For as long as I can remember, the Southern District of New York has used a delightfully antiquated method for assigning judges: spinning a wooden wheel. Over time, the wheel of justice gained notoriety in pop culture, making appearances in the Tom Brady “deflategate” saga and on Showtime’s Billions. It was even used to select the unlucky judge who oversaw Khalid Shaikh Mohammed’s 9/11 trial. It’s regarded with a mixture of fatalism and awe by the circuit’s judges. “A beautiful thing,” Denise Cote once remarked.
Alas, the legend isn’t exactly accurate, at least not anymore. I got the dirty truth from Katherine Forrest, a former federal judge who is now a partner at Paul Weiss. “The wooden wheels,” she told me, “have given way to computers that do random assignments.”

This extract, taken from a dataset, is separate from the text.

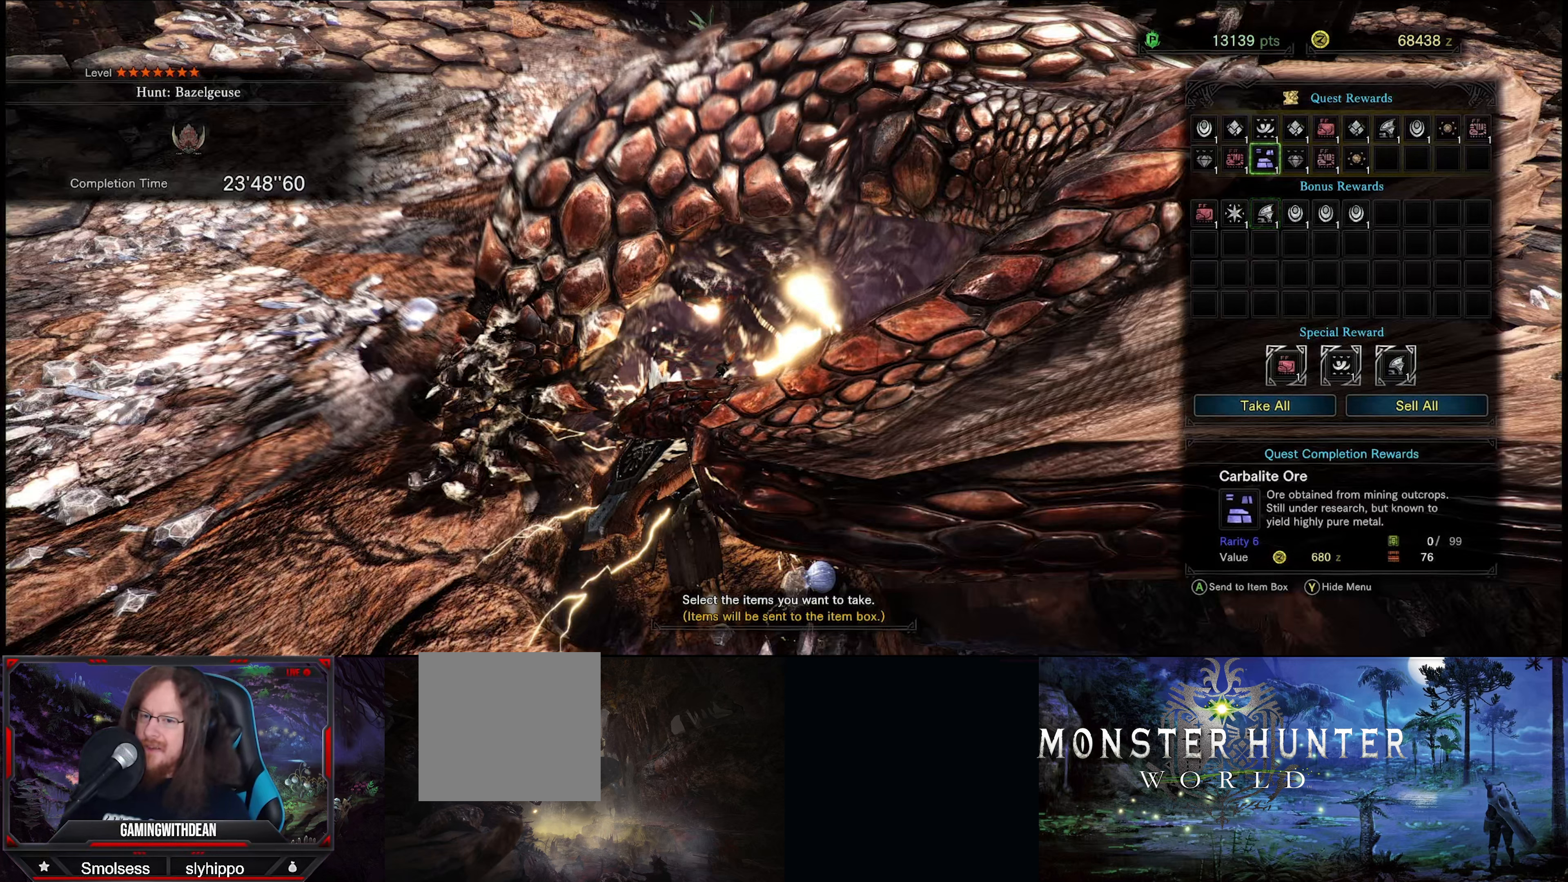
{"buttons": ["DPAD_LEFT"], "left_stick": "center", "right_stick": "center", "events": [[33, "DPAD_UP", "down"], [83, "L1", "down"], [133, "L1", "up"], [167, "DPAD_UP", "up"], [500, "DPAD_LEFT", "down"]]}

I began considering the mysteries of judicial matchmaking earlier this year, while following other major S.D.N.Y. cases, including Trump’s battle to move the Manhattan D.A.’s criminal case there; a 78-year-old semi-retired judge weighing Sam Bankman-Fried’s fate; and another judge on the same circuit, Kevin Castel, wrestling with how to handle a pair of lawyers who cited ChatGPT-invented case precedent in a personal injury suit. Then, just a few days ago, I came across an intriguing court order by Judge Louis Stanton, directing a dispute between radio stations and the American Society of Composers and Publishers (ASCAP) to the “standard electronic method of selection of a Judge.” Wait, what happened to the wheel?